- _EXERCISE PROMPT_: Could you recast the material as a Markdown table with the columns Number and Text? Begin at the line that has "Evidence-Based", stop after the line that has "deliver high-impact blows to the end of the", and omit blank lines and the pictures.

+++++

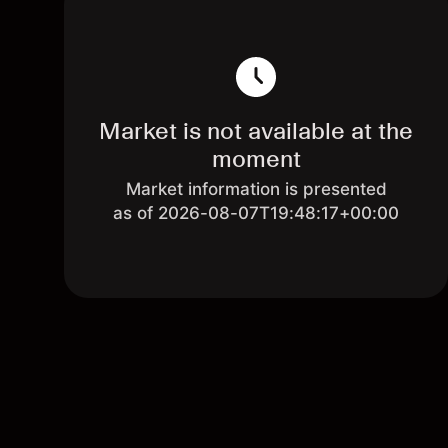
Market is not available at the
moment
Market information is presented
as of 2026-08-07T19:48:17+00:00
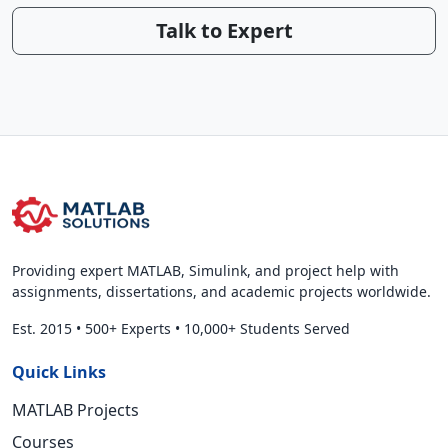
Talk to Expert
Providing expert MATLAB, Simulink, and project help with
assignments, dissertations, and academic projects worldwide.
Est. 2015
•
500+ Experts
•
10,000+ Students Served
Quick Links
MATLAB Projects
Courses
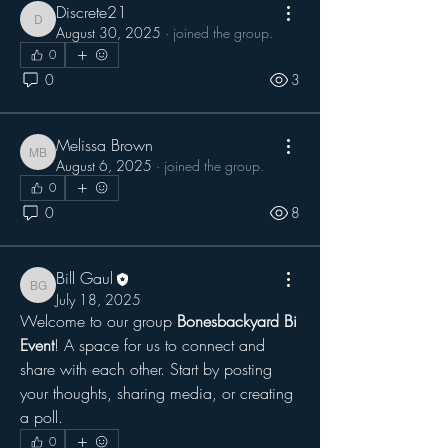
Discrete21
Discrete21
August 30, 2025
·
joined the group.
0
0
3
Melissa Brown
Melissa Brown
August 6, 2025
·
joined the group.
0
0
8
Bill Gaul
Bill Gaul
July 18, 2025
Welcome to our group 
Bonesbackyard Bi 
Event
! A space for us to connect and 
share with each other. Start by posting 
your thoughts, sharing media, or creating 
a poll.
0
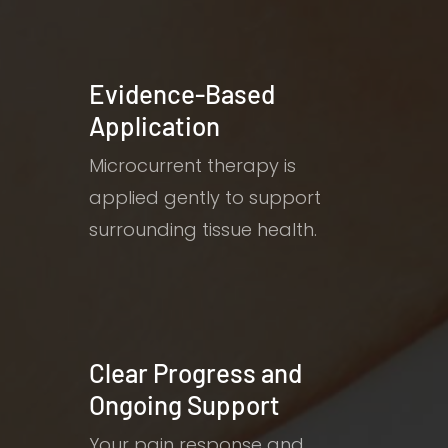
Evidence-Based
Application
Microcurrent therapy is
applied gently to support
surrounding tissue health.
Clear Progress and
Ongoing Support
Your pain response and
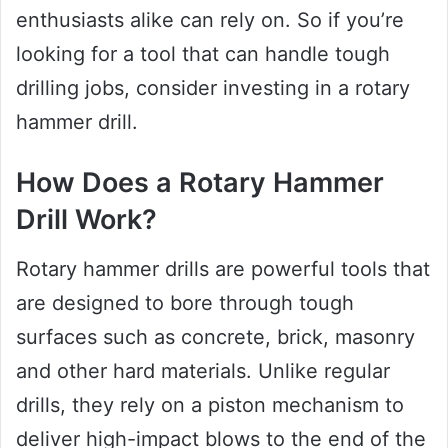
enthusiasts alike can rely on. So if you’re
looking for a tool that can handle tough
drilling jobs, consider investing in a rotary
hammer drill.
How Does a Rotary Hammer
Drill Work?
Rotary hammer drills are powerful tools that
are designed to bore through tough
surfaces such as concrete, brick, masonry
and other hard materials. Unlike regular
drills, they rely on a piston mechanism to
deliver high-impact blows to the end of the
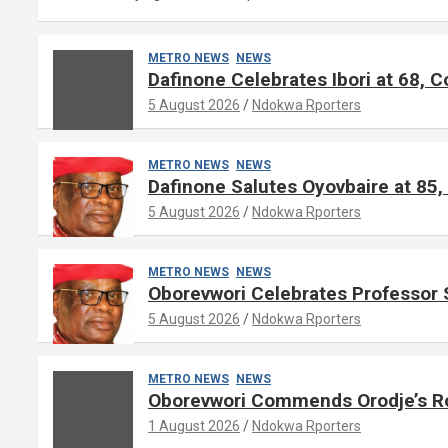
METRO NEWS
NEWS
Dafinone Celebrates Ibori at 68,
5 August 2026
Ndokwa Rporters
METRO NEWS
NEWS
Dafinone Salutes Oyovbaire at 85, 
5 August 2026
Ndokwa Rporters
METRO NEWS
NEWS
Oborevwori Celebrates Professor 
5 August 2026
Ndokwa Rporters
METRO NEWS
NEWS
Oborevwori Commends Orodje’s Rol
1 August 2026
Ndokwa Rporters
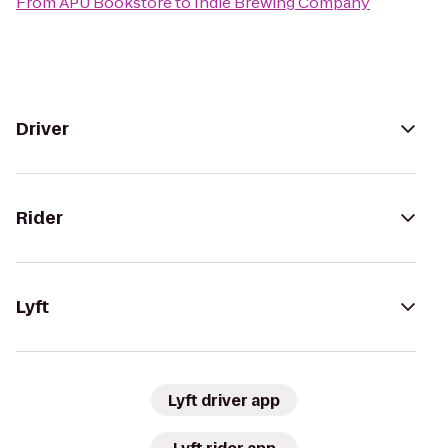
From
APU Bookstore
to
Indie Brewing Company
Driver
Rider
Lyft
Lyft driver app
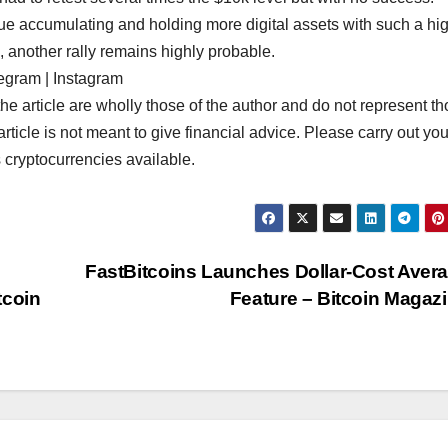
inue accumulating and holding more digital assets with such a hi
, another rally remains highly probable.
egram | Instagram
rticle are wholly those of the author and do not represent th
article is not meant to give financial advice. Please carry out you
 cryptocurrencies available.
FastBitcoins Launches Dollar-Cost Aver
tcoin
Feature – Bitcoin Magaz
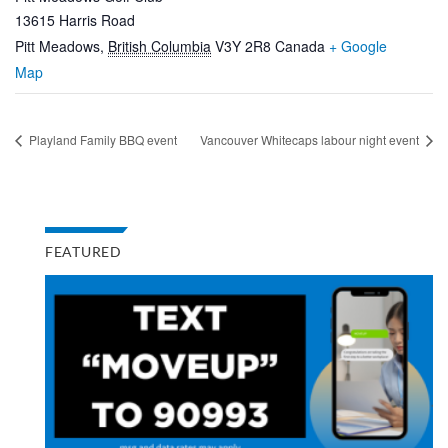
13615 Harris Road
Pitt Meadows
,
British Columbia
V3Y 2R8
Canada
+ Google
Map
Playland Family BBQ event
Vancouver Whitecaps labour night event
FEATURED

+++++

- _EXPECTED ANSWER_:
| Number | Text |
|---|---|
| 1 | Evidence-Based |
| 2 | Application |
| 3 | Microcurrent therapy is |
| 4 | applied gently to support |
| 5 | surrounding tissue health. |
| 6 | Clear Progress and |
| 7 | Ongoing Support |
| 8 | Your pain response and |
| 9 | enthusiasts alike can rely on. So if you’re |
| 10 | looking for a tool that can handle tough |
| 11 | drilling jobs, consider investing in a rotary |
| 12 | hammer drill. |
| 13 | How Does a Rotary Hammer |
| 14 | Drill Work? |
| 15 | Rotary hammer drills are powerful tools that |
| 16 | are designed to bore through tough |
| 17 | surfaces such as concrete, brick, masonry |
| 18 | and other hard materials. Unlike regular |
| 19 | drills, they rely on a piston mechanism to |
| 20 | deliver high-impact blows to the end of the |